__TASK TO CARRY OUT__: Without any alteration, retype the records that appear below.

__SUPPLIED RECORDS__:
++++++++++++++++++++

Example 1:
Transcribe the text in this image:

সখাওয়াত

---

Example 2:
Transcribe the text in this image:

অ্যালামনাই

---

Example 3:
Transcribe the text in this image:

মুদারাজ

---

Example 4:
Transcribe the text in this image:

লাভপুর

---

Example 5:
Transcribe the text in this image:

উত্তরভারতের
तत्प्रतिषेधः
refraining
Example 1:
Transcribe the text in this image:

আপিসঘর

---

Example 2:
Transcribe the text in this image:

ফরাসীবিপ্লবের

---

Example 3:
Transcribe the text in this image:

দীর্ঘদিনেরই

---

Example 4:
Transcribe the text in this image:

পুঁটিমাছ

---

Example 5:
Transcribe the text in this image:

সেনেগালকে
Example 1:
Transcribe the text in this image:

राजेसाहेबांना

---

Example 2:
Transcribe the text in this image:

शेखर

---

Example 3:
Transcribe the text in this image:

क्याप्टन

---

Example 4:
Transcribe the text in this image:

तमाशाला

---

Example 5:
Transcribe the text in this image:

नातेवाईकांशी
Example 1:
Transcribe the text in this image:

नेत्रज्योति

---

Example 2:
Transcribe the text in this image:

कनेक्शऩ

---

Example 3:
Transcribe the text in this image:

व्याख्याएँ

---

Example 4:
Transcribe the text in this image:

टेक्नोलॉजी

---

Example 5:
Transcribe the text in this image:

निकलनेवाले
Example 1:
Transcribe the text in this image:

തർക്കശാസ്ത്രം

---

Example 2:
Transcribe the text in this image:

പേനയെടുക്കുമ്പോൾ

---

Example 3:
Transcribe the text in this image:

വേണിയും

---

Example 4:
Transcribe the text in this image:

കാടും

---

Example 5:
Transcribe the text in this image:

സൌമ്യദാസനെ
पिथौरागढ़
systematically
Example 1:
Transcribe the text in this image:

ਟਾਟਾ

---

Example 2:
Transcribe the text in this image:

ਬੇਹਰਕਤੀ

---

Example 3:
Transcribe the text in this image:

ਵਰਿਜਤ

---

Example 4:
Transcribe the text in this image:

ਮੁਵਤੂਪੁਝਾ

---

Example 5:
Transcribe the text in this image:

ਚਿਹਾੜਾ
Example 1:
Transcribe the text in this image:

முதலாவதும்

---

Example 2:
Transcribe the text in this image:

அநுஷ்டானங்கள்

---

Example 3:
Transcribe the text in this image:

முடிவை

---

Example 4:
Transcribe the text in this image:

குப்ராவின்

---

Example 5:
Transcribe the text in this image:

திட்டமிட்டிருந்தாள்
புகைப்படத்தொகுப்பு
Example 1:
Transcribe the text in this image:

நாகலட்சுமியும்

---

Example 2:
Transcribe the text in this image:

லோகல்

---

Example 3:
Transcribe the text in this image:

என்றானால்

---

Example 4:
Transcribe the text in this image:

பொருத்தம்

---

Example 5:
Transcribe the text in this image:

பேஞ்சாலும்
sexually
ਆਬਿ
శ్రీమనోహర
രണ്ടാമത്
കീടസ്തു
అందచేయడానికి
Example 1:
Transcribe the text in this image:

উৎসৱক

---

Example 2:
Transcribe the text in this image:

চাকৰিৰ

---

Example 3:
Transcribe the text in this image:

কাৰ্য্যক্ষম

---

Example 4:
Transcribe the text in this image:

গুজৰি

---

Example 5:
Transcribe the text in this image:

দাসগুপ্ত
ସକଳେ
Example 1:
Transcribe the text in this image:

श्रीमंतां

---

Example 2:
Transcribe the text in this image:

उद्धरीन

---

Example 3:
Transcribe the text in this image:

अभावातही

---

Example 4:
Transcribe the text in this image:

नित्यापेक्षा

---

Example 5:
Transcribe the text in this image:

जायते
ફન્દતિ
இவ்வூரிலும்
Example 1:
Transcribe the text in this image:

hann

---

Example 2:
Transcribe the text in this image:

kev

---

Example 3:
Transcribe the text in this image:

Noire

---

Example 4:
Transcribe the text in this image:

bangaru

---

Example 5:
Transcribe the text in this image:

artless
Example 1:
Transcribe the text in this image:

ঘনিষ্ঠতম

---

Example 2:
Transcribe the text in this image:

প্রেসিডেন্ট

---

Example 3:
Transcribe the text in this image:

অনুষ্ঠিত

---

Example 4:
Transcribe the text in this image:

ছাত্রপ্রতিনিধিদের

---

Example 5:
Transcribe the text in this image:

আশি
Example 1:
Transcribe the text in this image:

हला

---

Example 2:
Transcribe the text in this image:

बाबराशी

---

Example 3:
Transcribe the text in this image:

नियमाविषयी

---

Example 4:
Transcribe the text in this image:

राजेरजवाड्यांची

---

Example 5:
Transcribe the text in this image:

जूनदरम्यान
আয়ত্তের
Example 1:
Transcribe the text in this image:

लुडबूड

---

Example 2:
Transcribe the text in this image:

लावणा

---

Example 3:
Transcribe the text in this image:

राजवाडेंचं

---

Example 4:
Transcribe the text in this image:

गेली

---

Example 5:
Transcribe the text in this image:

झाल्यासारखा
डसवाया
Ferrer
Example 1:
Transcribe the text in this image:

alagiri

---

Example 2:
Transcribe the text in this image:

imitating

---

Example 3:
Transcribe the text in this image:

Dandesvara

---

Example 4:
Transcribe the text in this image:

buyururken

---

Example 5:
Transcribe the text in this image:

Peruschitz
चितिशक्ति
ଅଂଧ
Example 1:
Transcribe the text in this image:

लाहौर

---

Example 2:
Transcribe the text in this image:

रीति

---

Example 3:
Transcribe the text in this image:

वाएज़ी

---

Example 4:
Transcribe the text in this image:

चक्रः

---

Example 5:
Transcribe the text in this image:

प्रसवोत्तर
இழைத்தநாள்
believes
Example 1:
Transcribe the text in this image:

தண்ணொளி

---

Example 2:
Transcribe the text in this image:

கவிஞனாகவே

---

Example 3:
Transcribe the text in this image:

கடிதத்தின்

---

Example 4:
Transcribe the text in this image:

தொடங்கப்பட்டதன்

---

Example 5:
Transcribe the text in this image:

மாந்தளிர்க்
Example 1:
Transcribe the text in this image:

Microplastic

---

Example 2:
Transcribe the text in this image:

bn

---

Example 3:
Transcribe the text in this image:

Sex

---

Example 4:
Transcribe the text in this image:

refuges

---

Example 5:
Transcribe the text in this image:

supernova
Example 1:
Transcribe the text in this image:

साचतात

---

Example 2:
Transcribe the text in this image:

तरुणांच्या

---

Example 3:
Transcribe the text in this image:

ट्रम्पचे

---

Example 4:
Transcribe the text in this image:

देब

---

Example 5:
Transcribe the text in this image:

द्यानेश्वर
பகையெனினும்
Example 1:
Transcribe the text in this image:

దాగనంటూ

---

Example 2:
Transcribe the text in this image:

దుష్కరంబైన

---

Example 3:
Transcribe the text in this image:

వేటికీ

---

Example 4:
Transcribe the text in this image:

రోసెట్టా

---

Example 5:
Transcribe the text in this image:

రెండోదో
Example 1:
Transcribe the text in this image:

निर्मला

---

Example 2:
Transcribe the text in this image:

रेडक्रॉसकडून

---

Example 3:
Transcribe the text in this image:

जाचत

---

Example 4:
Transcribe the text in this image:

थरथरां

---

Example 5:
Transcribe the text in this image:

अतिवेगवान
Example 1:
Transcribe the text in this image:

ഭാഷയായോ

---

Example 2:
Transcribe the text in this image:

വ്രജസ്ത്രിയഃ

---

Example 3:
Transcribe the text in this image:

++++++++++++++++++++

__RESPONSE AREA__:
Example 1:
Transcribe the text in this image:

সখাওয়াত

---

Example 2:
Transcribe the text in this image:

অ্যালামনাই

---

Example 3:
Transcribe the text in this image:

মুদারাজ

---

Example 4:
Transcribe the text in this image:

লাভপুর

---

Example 5:
Transcribe the text in this image:

উত্তরভারতের
तत्प्रतिषेधः
refraining
Example 1:
Transcribe the text in this image:

আপিসঘর

---

Example 2:
Transcribe the text in this image:

ফরাসীবিপ্লবের

---

Example 3:
Transcribe the text in this image:

দীর্ঘদিনেরই

---

Example 4:
Transcribe the text in this image:

পুঁটিমাছ

---

Example 5:
Transcribe the text in this image:

সেনেগালকে
Example 1:
Transcribe the text in this image:

राजेसाहेबांना

---

Example 2:
Transcribe the text in this image:

शेखर

---

Example 3:
Transcribe the text in this image:

क्याप्टन

---

Example 4:
Transcribe the text in this image:

तमाशाला

---

Example 5:
Transcribe the text in this image:

नातेवाईकांशी
Example 1:
Transcribe the text in this image:

नेत्रज्योति

---

Example 2:
Transcribe the text in this image:

कनेक्शऩ

---

Example 3:
Transcribe the text in this image:

व्याख्याएँ

---

Example 4:
Transcribe the text in this image:

टेक्नोलॉजी

---

Example 5:
Transcribe the text in this image:

निकलनेवाले
Example 1:
Transcribe the text in this image:

തർക്കശാസ്ത്രം

---

Example 2:
Transcribe the text in this image:

പേനയെടുക്കുമ്പോൾ

---

Example 3:
Transcribe the text in this image:

വേണിയും

---

Example 4:
Transcribe the text in this image:

കാടും

---

Example 5:
Transcribe the text in this image:

സൌമ്യദാസനെ
पिथौरागढ़
systematically
Example 1:
Transcribe the text in this image:

ਟਾਟਾ

---

Example 2:
Transcribe the text in this image:

ਬੇਹਰਕਤੀ

---

Example 3:
Transcribe the text in this image:

ਵਰਿਜਤ

---

Example 4:
Transcribe the text in this image:

ਮੁਵਤੂਪੁਝਾ

---

Example 5:
Transcribe the text in this image:

ਚਿਹਾੜਾ
Example 1:
Transcribe the text in this image:

முதலாவதும்

---

Example 2:
Transcribe the text in this image:

அநுஷ்டானங்கள்

---

Example 3:
Transcribe the text in this image:

முடிவை

---

Example 4:
Transcribe the text in this image:

குப்ராவின்

---

Example 5:
Transcribe the text in this image:

திட்டமிட்டிருந்தாள்
புகைப்படத்தொகுப்பு
Example 1:
Transcribe the text in this image:

நாகலட்சுமியும்

---

Example 2:
Transcribe the text in this image:

லோகல்

---

Example 3:
Transcribe the text in this image:

என்றானால்

---

Example 4:
Transcribe the text in this image:

பொருத்தம்

---

Example 5:
Transcribe the text in this image:

பேஞ்சாலும்
sexually
ਆਬਿ
శ్రీమనోహర
രണ്ടാമത്
കീടസ്തു
అందచేయడానికి
Example 1:
Transcribe the text in this image:

উৎসৱক

---

Example 2:
Transcribe the text in this image:

চাকৰিৰ

---

Example 3:
Transcribe the text in this image:

কাৰ্য্যক্ষম

---

Example 4:
Transcribe the text in this image:

গুজৰি

---

Example 5:
Transcribe the text in this image:

দাসগুপ্ত
ସକଳେ
Example 1:
Transcribe the text in this image:

श्रीमंतां

---

Example 2:
Transcribe the text in this image:

उद्धरीन

---

Example 3:
Transcribe the text in this image:

अभावातही

---

Example 4:
Transcribe the text in this image:

नित्यापेक्षा

---

Example 5:
Transcribe the text in this image:

जायते
ફન્દતિ
இவ்வூரிலும்
Example 1:
Transcribe the text in this image:

hann

---

Example 2:
Transcribe the text in this image:

kev

---

Example 3:
Transcribe the text in this image:

Noire

---

Example 4:
Transcribe the text in this image:

bangaru

---

Example 5:
Transcribe the text in this image:

artless
Example 1:
Transcribe the text in this image:

ঘনিষ্ঠতম

---

Example 2:
Transcribe the text in this image:

প্রেসিডেন্ট

---

Example 3:
Transcribe the text in this image:

অনুষ্ঠিত

---

Example 4:
Transcribe the text in this image:

ছাত্রপ্রতিনিধিদের

---

Example 5:
Transcribe the text in this image:

আশি
Example 1:
Transcribe the text in this image:

हला

---

Example 2:
Transcribe the text in this image:

बाबराशी

---

Example 3:
Transcribe the text in this image:

नियमाविषयी

---

Example 4:
Transcribe the text in this image:

राजेरजवाड्यांची

---

Example 5:
Transcribe the text in this image:

जूनदरम्यान
আয়ত্তের
Example 1:
Transcribe the text in this image:

लुडबूड

---

Example 2:
Transcribe the text in this image:

लावणा

---

Example 3:
Transcribe the text in this image:

राजवाडेंचं

---

Example 4:
Transcribe the text in this image:

गेली

---

Example 5:
Transcribe the text in this image:

झाल्यासारखा
डसवाया
Ferrer
Example 1:
Transcribe the text in this image:

alagiri

---

Example 2:
Transcribe the text in this image:

imitating

---

Example 3:
Transcribe the text in this image:

Dandesvara

---

Example 4:
Transcribe the text in this image:

buyururken

---

Example 5:
Transcribe the text in this image:

Peruschitz
चितिशक्ति
ଅଂଧ
Example 1:
Transcribe the text in this image:

लाहौर

---

Example 2:
Transcribe the text in this image:

रीति

---

Example 3:
Transcribe the text in this image:

वाएज़ी

---

Example 4:
Transcribe the text in this image:

चक्रः

---

Example 5:
Transcribe the text in this image:

प्रसवोत्तर
இழைத்தநாள்
believes
Example 1:
Transcribe the text in this image:

தண்ணொளி

---

Example 2:
Transcribe the text in this image:

கவிஞனாகவே

---

Example 3:
Transcribe the text in this image:

கடிதத்தின்

---

Example 4:
Transcribe the text in this image:

தொடங்கப்பட்டதன்

---

Example 5:
Transcribe the text in this image:

மாந்தளிர்க்
Example 1:
Transcribe the text in this image:

Microplastic

---

Example 2:
Transcribe the text in this image:

bn

---

Example 3:
Transcribe the text in this image:

Sex

---

Example 4:
Transcribe the text in this image:

refuges

---

Example 5:
Transcribe the text in this image:

supernova
Example 1:
Transcribe the text in this image:

साचतात

---

Example 2:
Transcribe the text in this image:

तरुणांच्या

---

Example 3:
Transcribe the text in this image:

ट्रम्पचे

---

Example 4:
Transcribe the text in this image:

देब

---

Example 5:
Transcribe the text in this image:

द्यानेश्वर
பகையெனினும்
Example 1:
Transcribe the text in this image:

దాగనంటూ

---

Example 2:
Transcribe the text in this image:

దుష్కరంబైన

---

Example 3:
Transcribe the text in this image:

వేటికీ

---

Example 4:
Transcribe the text in this image:

రోసెట్టా

---

Example 5:
Transcribe the text in this image:

రెండోదో
Example 1:
Transcribe the text in this image:

निर्मला

---

Example 2:
Transcribe the text in this image:

रेडक्रॉसकडून

---

Example 3:
Transcribe the text in this image:

जाचत

---

Example 4:
Transcribe the text in this image:

थरथरां

---

Example 5:
Transcribe the text in this image:

अतिवेगवान
Example 1:
Transcribe the text in this image:

ഭാഷയായോ

---

Example 2:
Transcribe the text in this image:

വ്രജസ്ത്രിയഃ

---

Example 3:
Transcribe the text in this image:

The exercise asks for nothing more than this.